Stored dataset items:
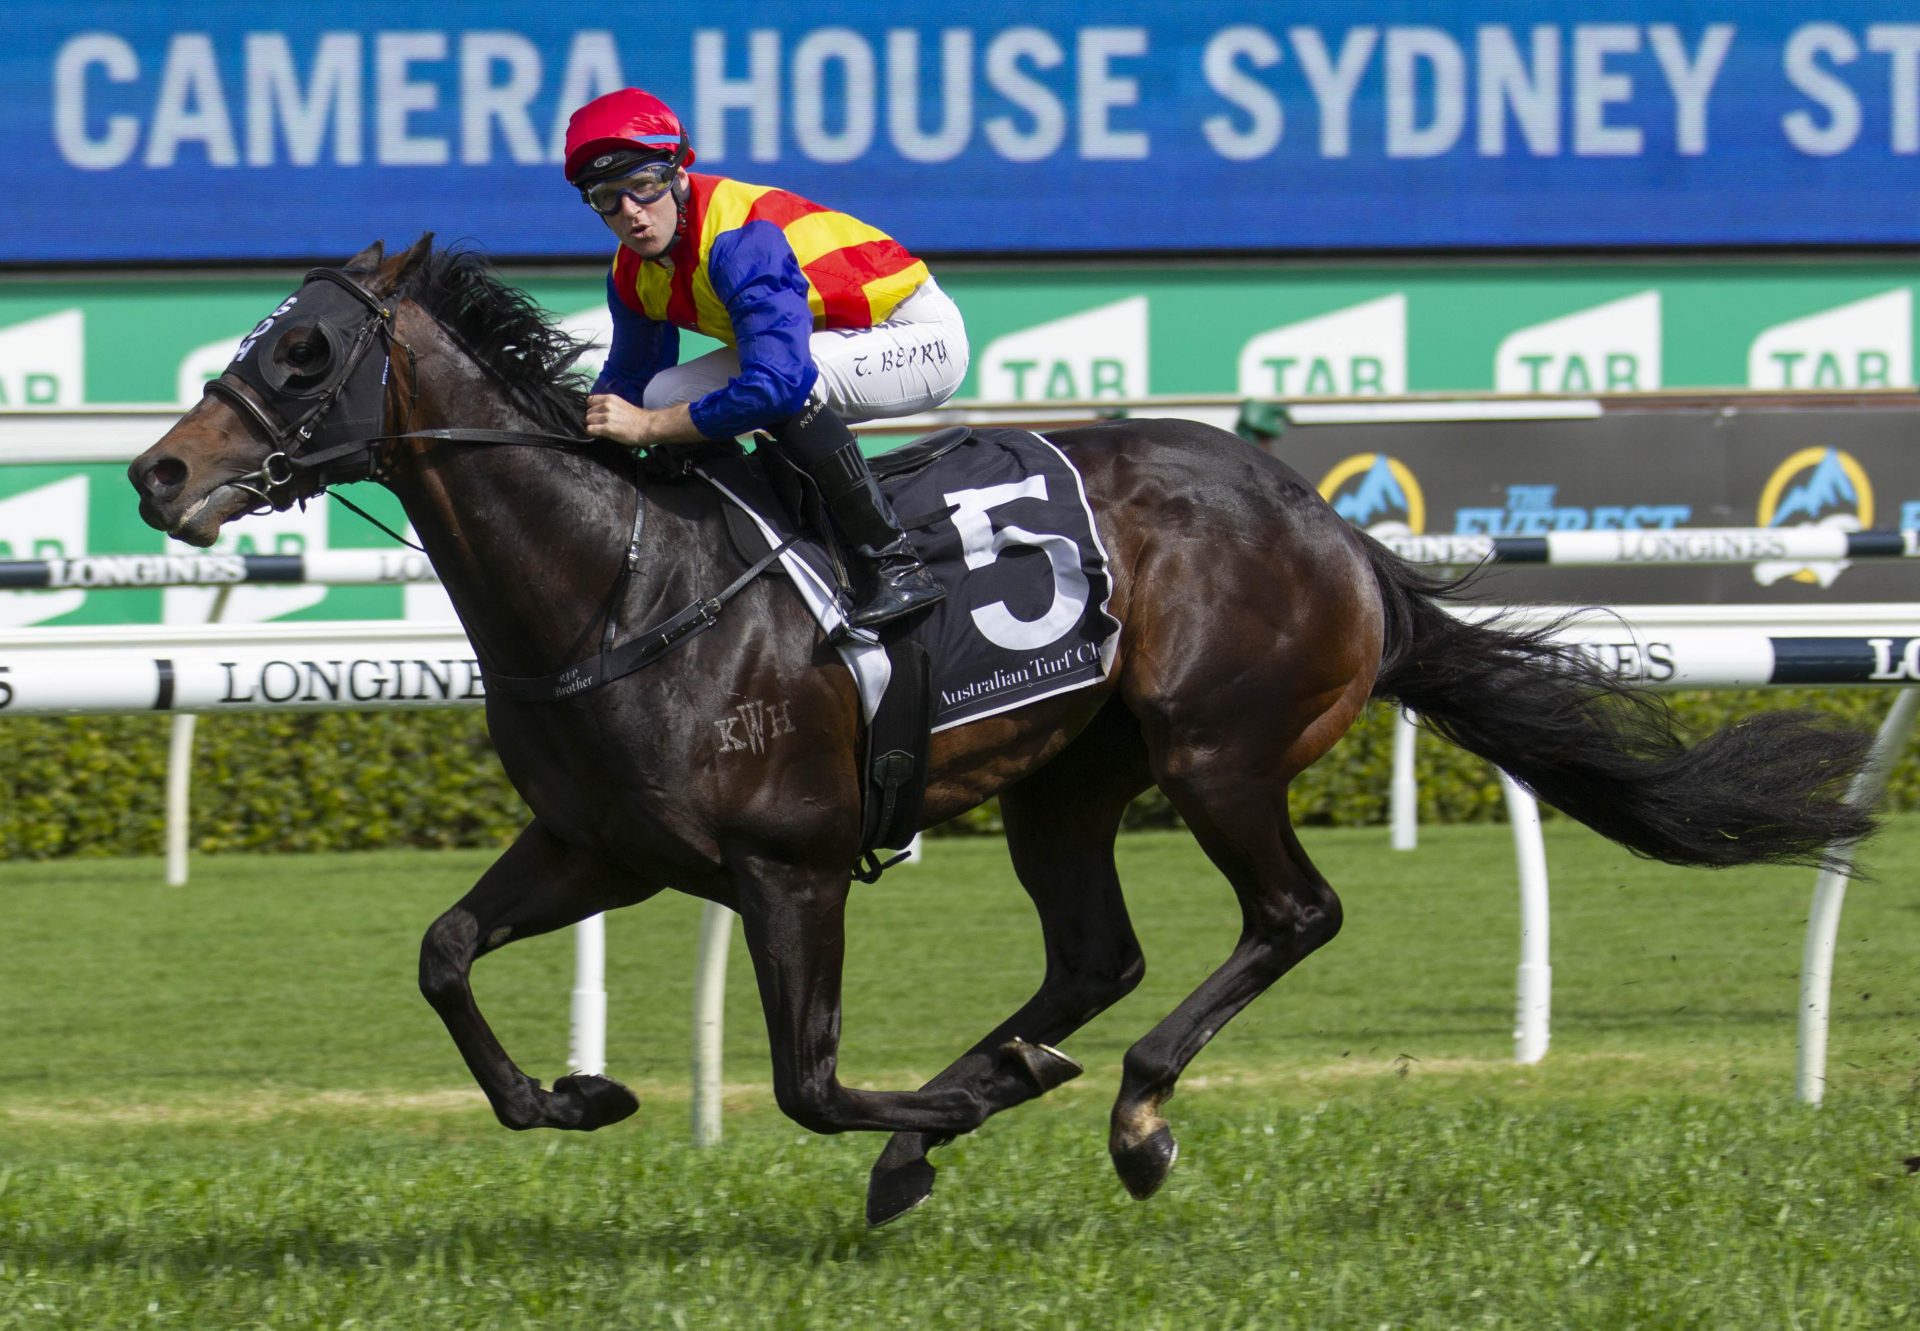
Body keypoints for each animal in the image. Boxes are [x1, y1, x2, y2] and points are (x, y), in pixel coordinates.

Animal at [131, 241, 1873, 1221]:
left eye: (305, 349)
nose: (156, 473)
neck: (622, 580)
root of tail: (1329, 522)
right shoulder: (595, 846)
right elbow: (442, 956)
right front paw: (585, 1095)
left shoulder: (790, 865)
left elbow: (813, 1081)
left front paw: (945, 1111)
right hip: (1065, 783)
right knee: (1097, 951)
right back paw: (1018, 1076)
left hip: (1218, 747)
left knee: (1288, 913)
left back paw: (1131, 1107)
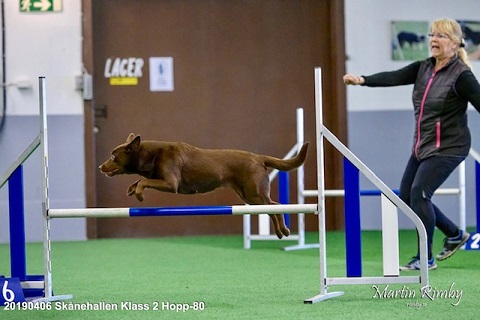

What the exercise asks: Report each line in the data above that holds the word "left" by copying it.

Result of this task:
left eye: (305, 349)
left shoulder: (790, 865)
left elbow: (813, 1081)
left front paw: (945, 1111)
left hip: (1218, 747)
left knee: (1288, 913)
left back paw: (1131, 1107)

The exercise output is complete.